> Is it my imagination or has the size of spam greatly increased?

The capability of e-mail clients to show offsite graphics has improved.
That is, your e-mail message can connect to the internet to display graphics
that are located elsewhere, within the e-mail message.

Many very nice newsletters I get are formatted this way, and it doesn't
appear to take up any space for the graphics on my e-mail account, since the
graphics are usually REFERENCED TO (via HTML redirection) rather than
INCLUDED IN the e-mail.

The coding to do this is probably what is making the e-mail bigger, if the
graphics were actually included, it would be 400-500K rather than the paltry
97k.

> Lately, instead of getting URLs to web sites, I'm getting HTML
> files with references to GIF or JPEG files that are attached to the
> message. The worst I got recently was 97K! How large does spam have
> to be before the federal government passes effective anti-spam laws?!

Your e-mail client is downloading temporary graphics to display, and this
does add to the bandwidth of the downloaded message, but in my understanding
are not an embedded part of the message. But yah, it's still getting
downloaded to your computer as an 'internet temp' file. All those graphics
do go down your internet pipe, one way or another!

>
> When such laws ARE passed, I think the penalties should be greater
> for those who send these large spam messages. For example, instead
> of suing to enforce a flat charge for each individual instance of
> spam (Re: that recent lawsuit in the Oregonian) it should have been
> a charge per kilobyte.

Unenforceable.
Plus, IMHO, passing Federal laws against this is NOT proper use of Federal
law, Federal laws have no jurisdiction of spam from other countries, for
instance. It's within the realm (as the Oregonian lawsuit examples) of
personal lawsuit, IF and ONLY IF you can identify the spammer, ONLY IF you
can prove that they've been sending you large messages after repeated
requests to desist.

- **Activity**
In one to three sentences, explain why, according to the spam-size reply, the graphics in the newsletters don't seem to take up space on the writer's e-mail account. Rely only on the text above.

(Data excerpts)
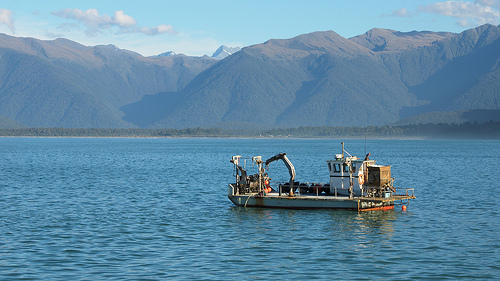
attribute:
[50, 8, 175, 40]
clouds — white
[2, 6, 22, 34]
clouds — white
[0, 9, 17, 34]
cloud — white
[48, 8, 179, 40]
cloud — white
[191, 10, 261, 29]
sky — blue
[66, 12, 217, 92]
clouds — white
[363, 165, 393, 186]
brown box — elevated, square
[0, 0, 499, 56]
clouds — white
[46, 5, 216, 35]
sky — baby blue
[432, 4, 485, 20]
clouds — white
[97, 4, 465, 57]
sky — blue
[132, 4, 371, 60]
sky — blue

- **Exercise solution**
The graphics are usually referenced via HTML redirection rather than included in the e-mail. The e-mail client connects to the internet to display graphics that are located elsewhere, so they are not stored as part of the message.